# REQUIRED WORK
Locate the line that contains "line: (1759, 32)" in the entries below, then repeat it and every following line through the line that contains "text: (1440, 787)", exactly, and no others.

# LISTED RECORDS
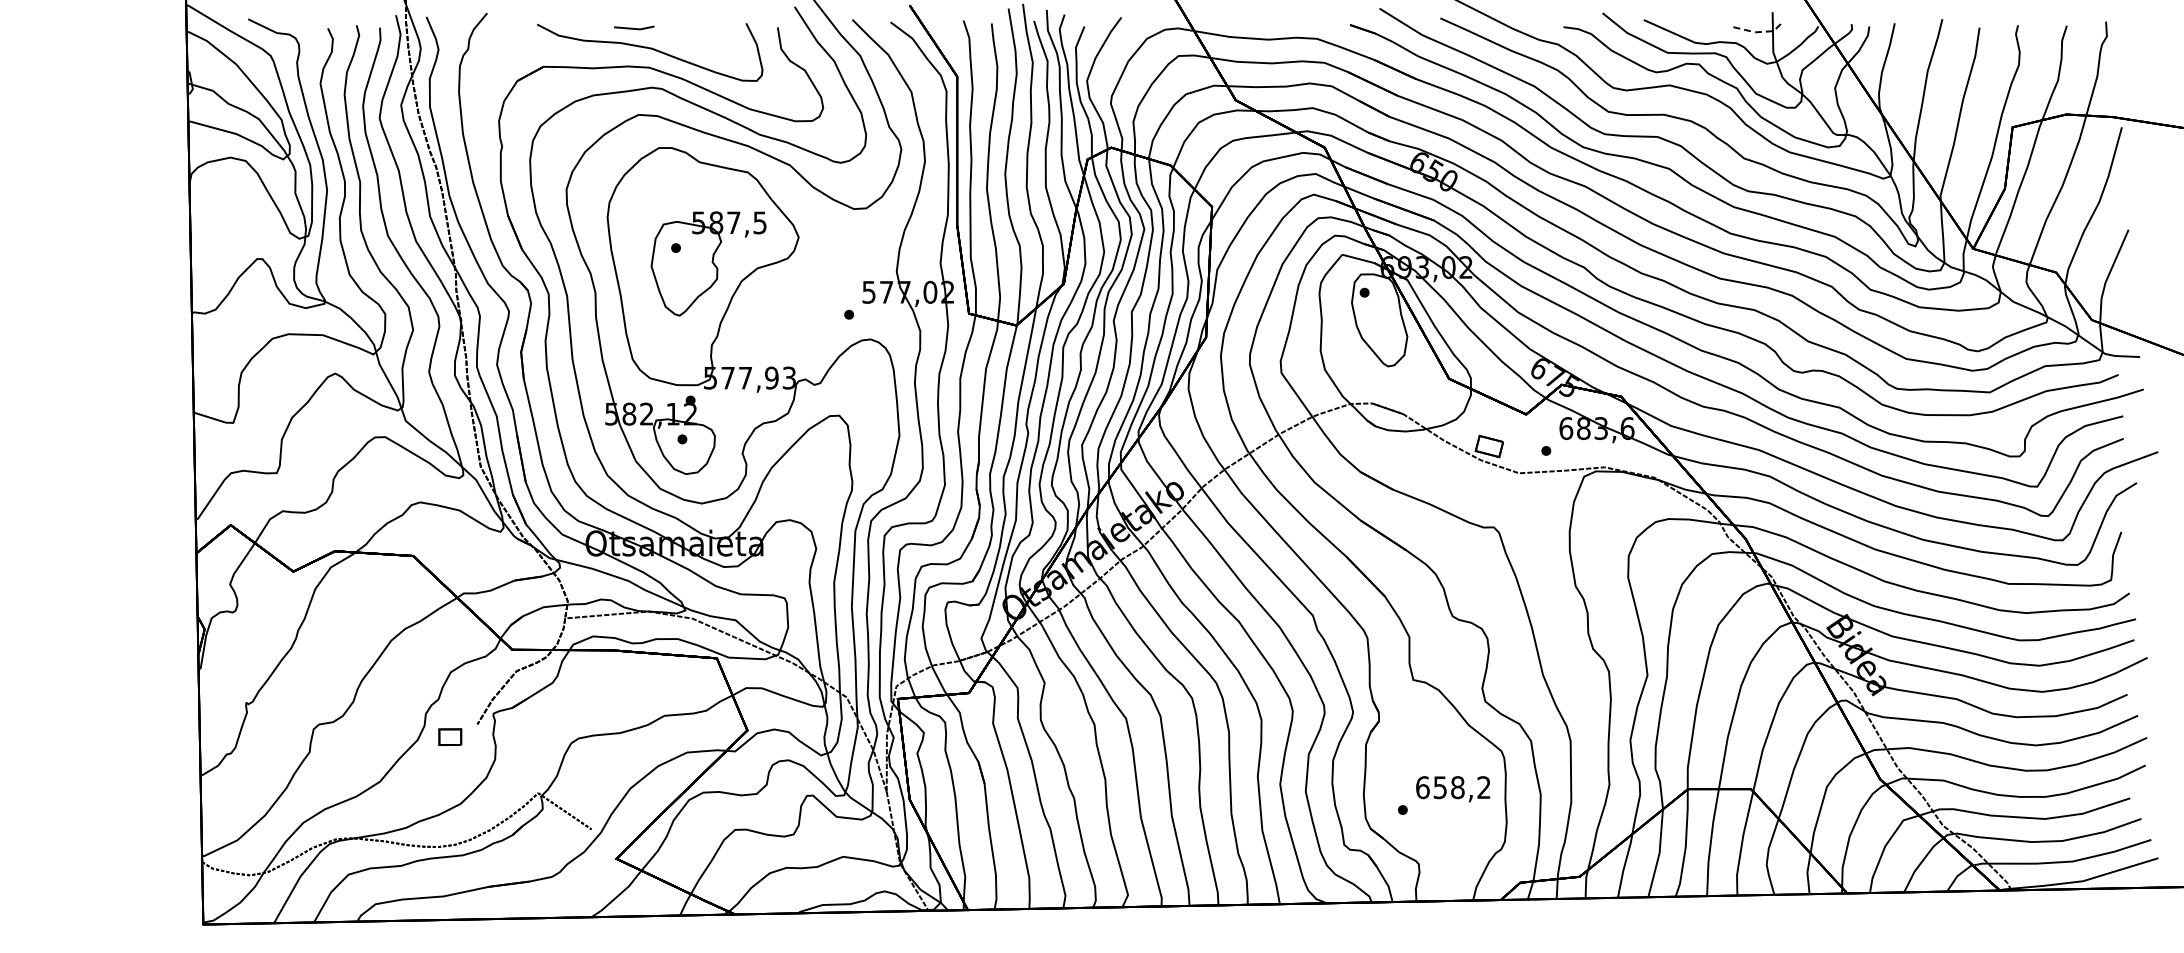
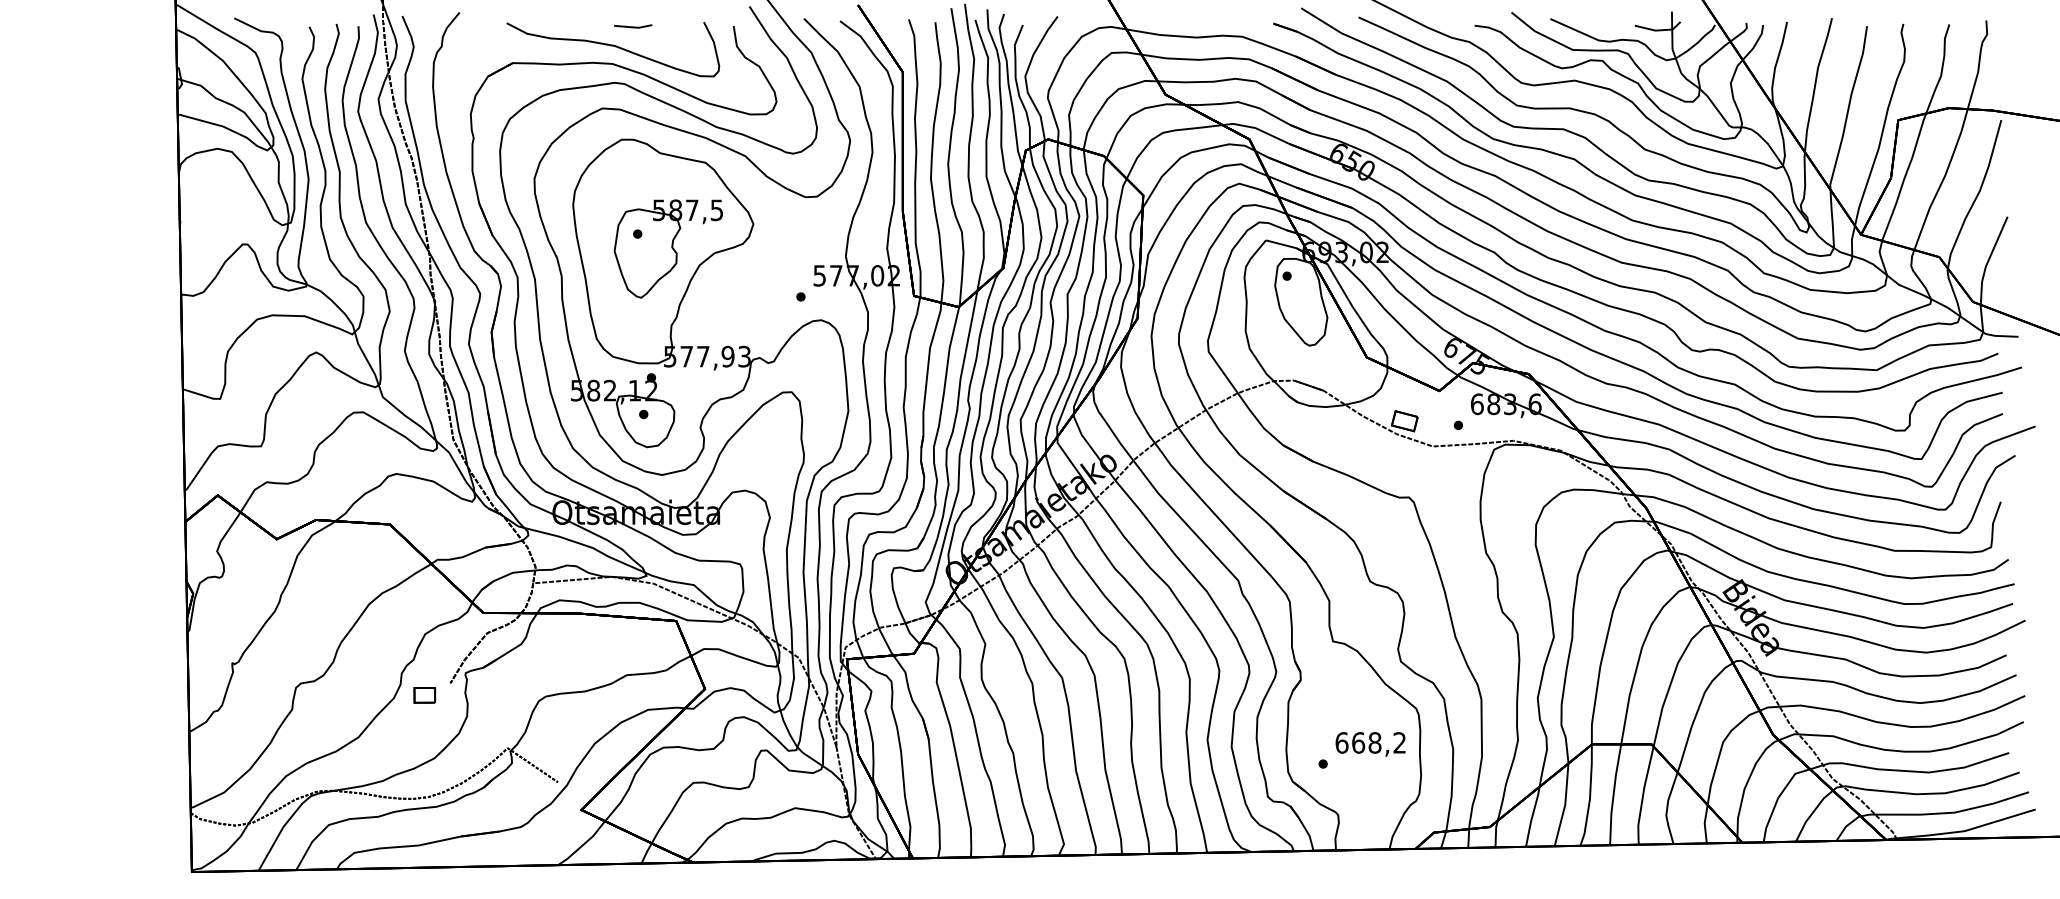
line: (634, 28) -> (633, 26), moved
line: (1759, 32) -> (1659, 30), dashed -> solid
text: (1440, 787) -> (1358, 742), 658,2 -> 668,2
==
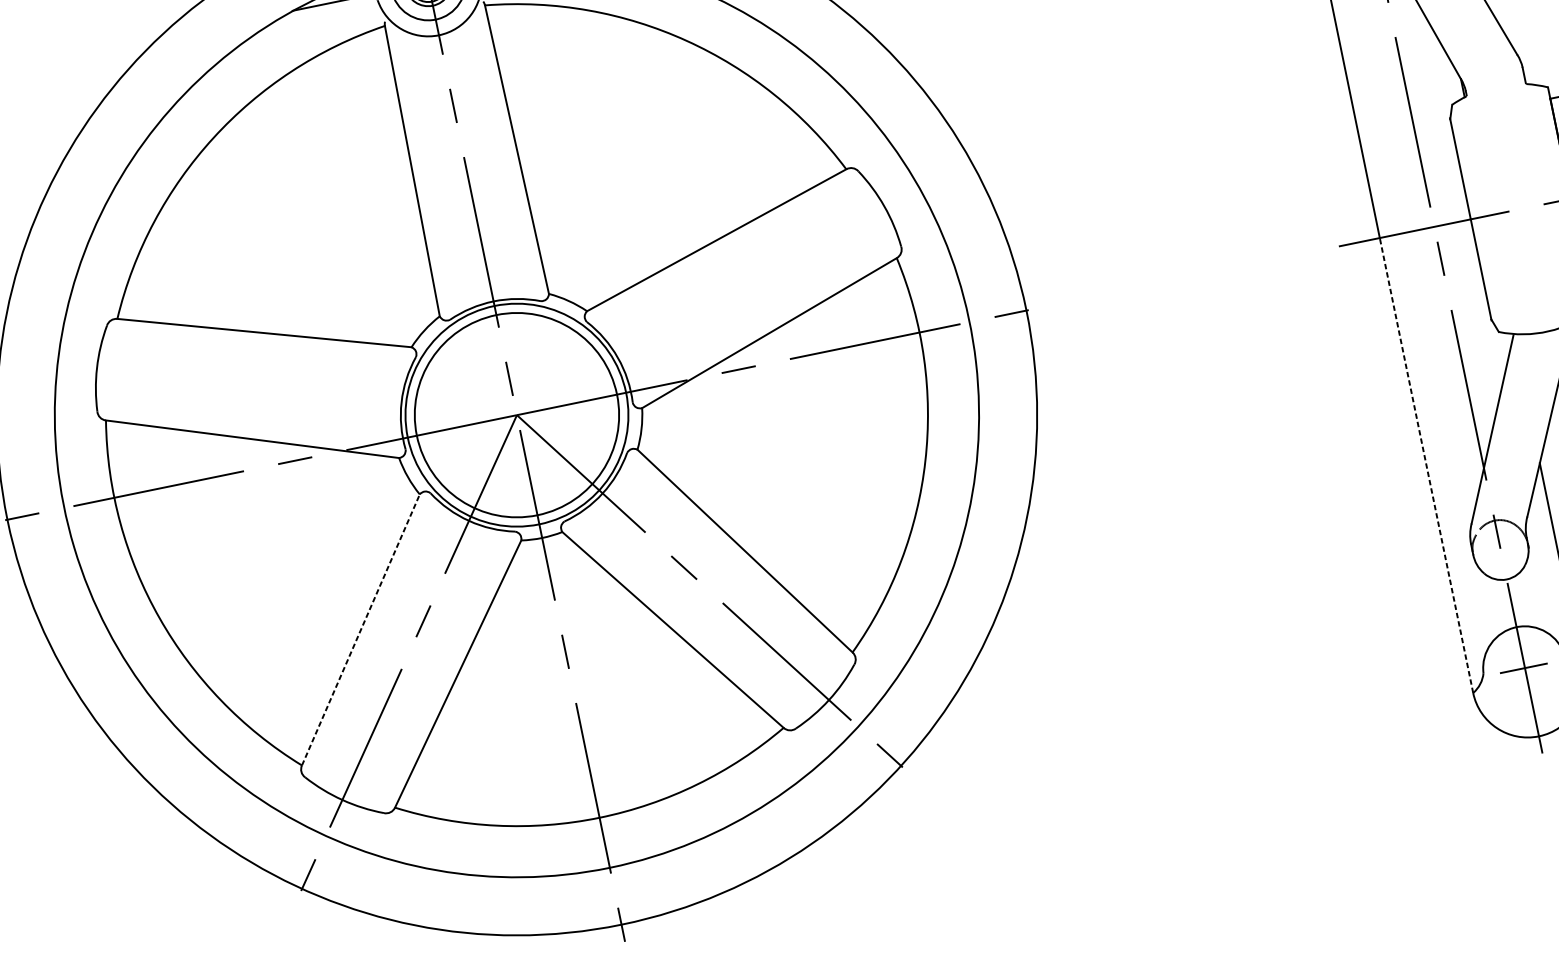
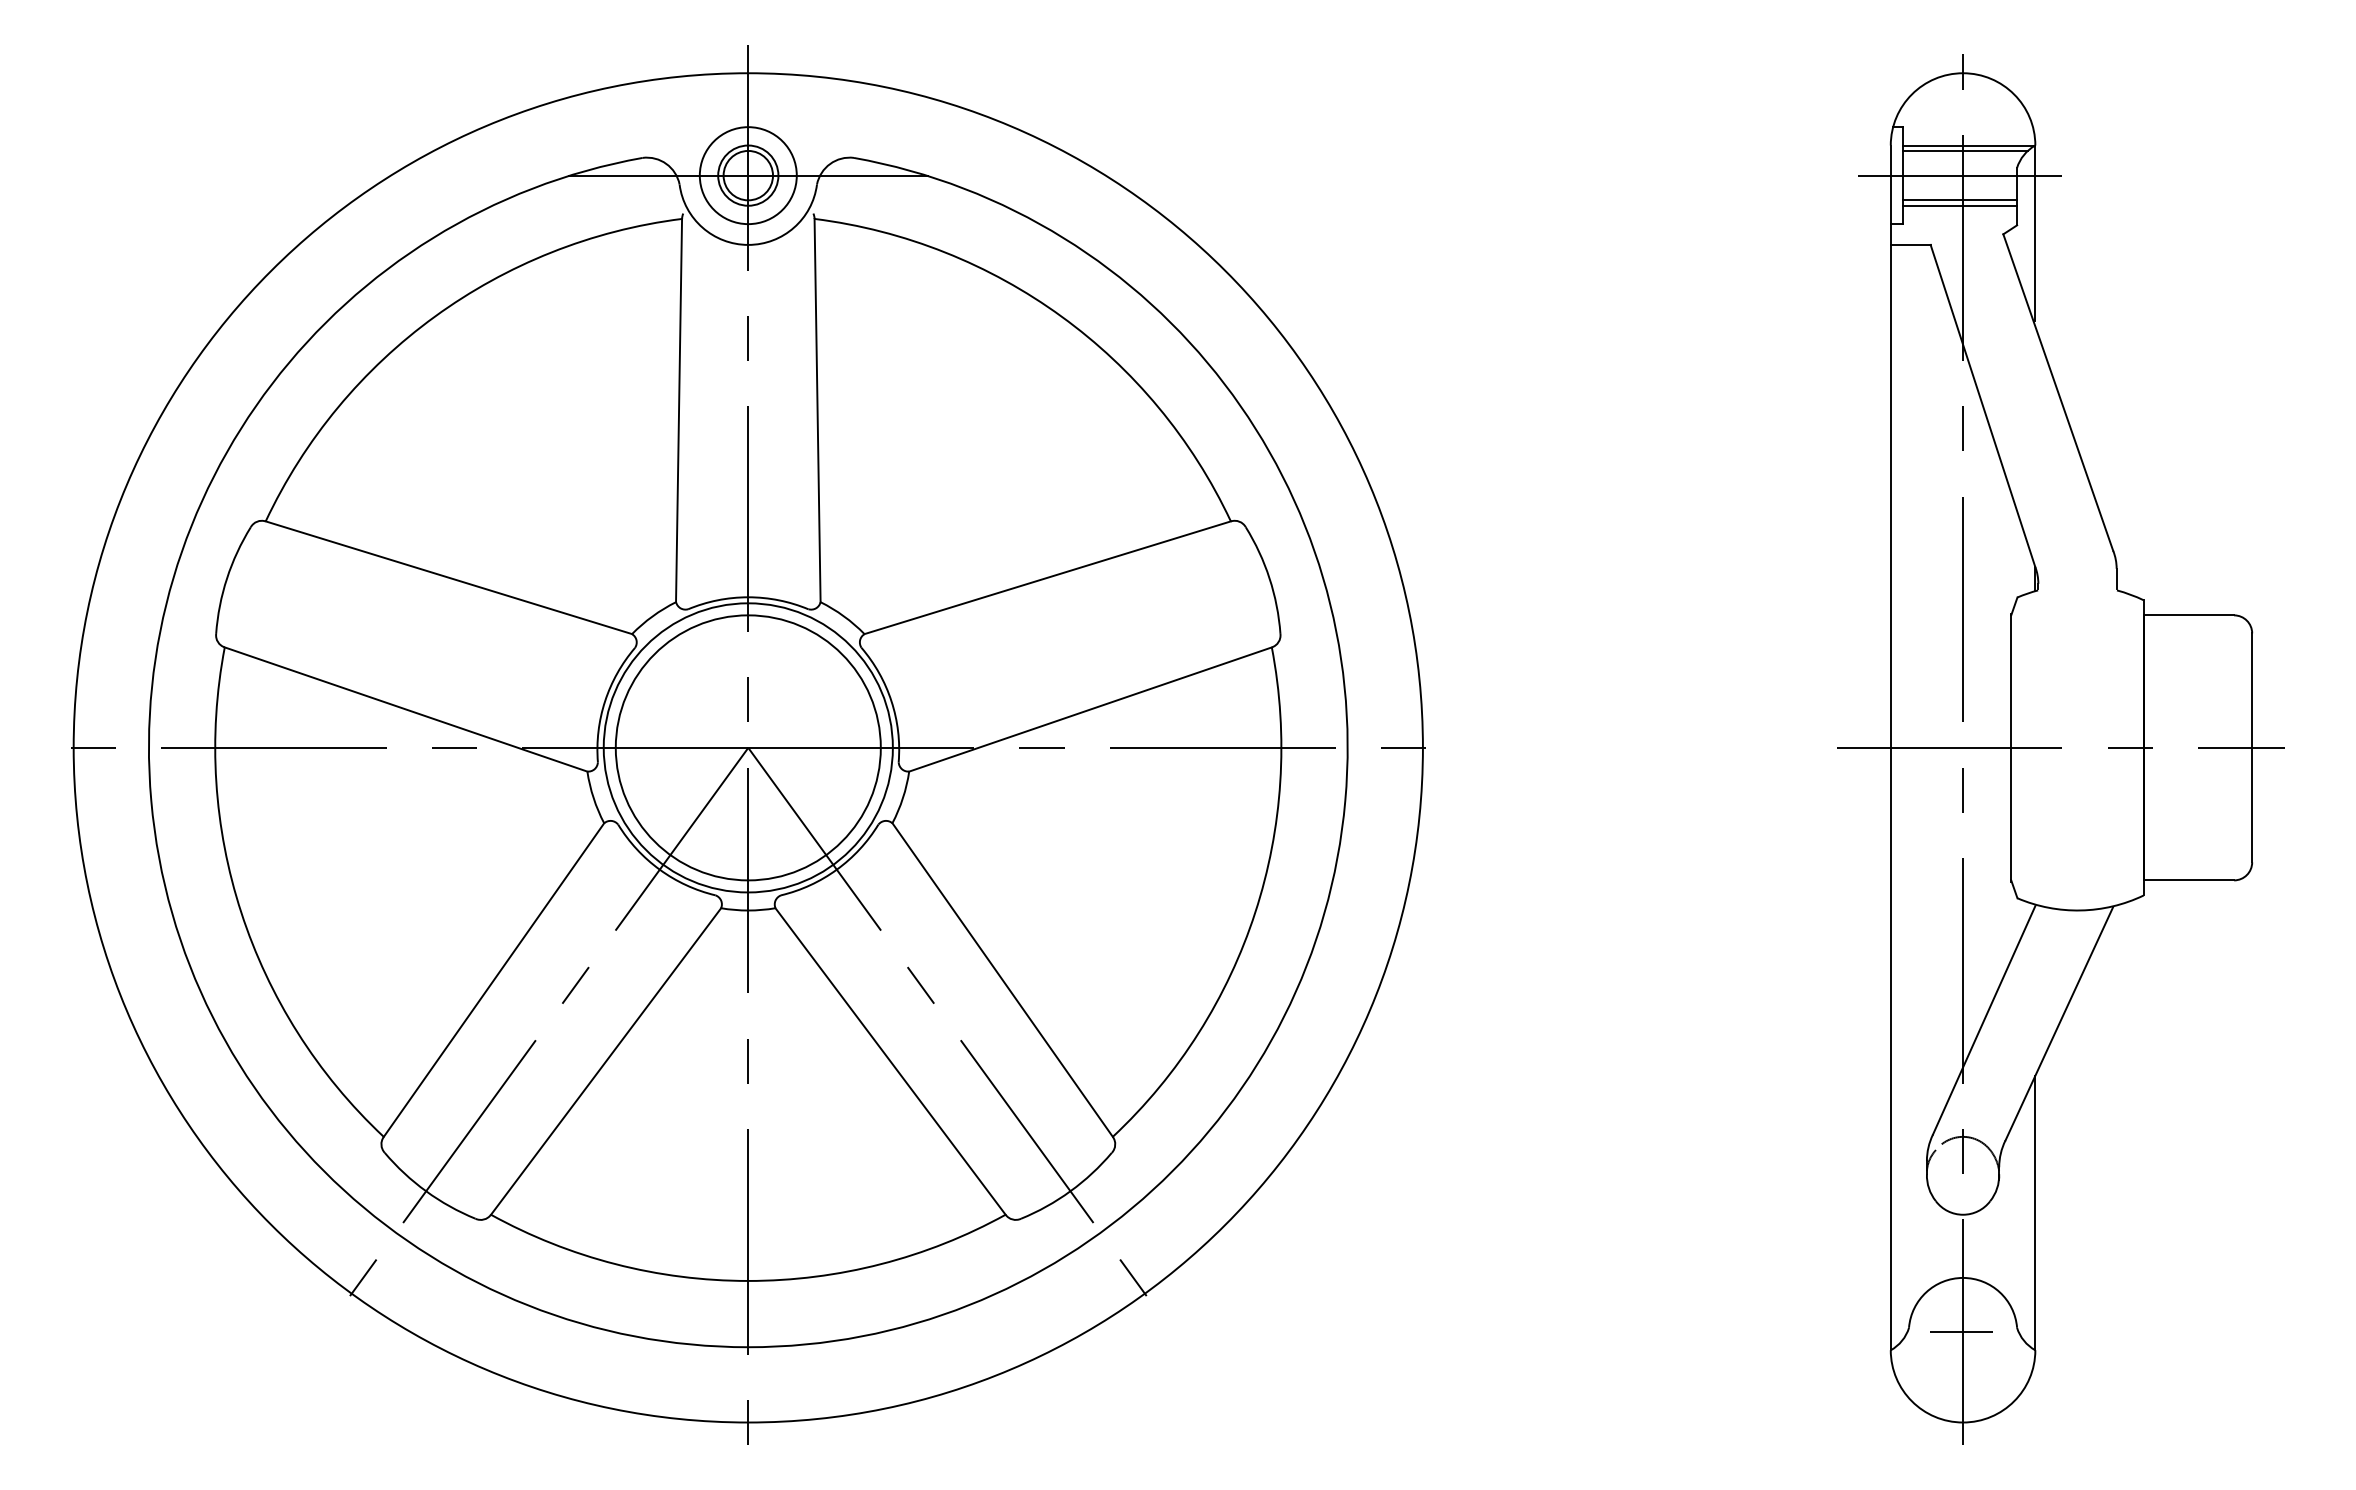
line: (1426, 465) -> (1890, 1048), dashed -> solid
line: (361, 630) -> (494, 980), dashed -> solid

# ANSWER AREA
line: (1759, 32) -> (1659, 30), dashed -> solid
text: (1440, 787) -> (1358, 742), 658,2 -> 668,2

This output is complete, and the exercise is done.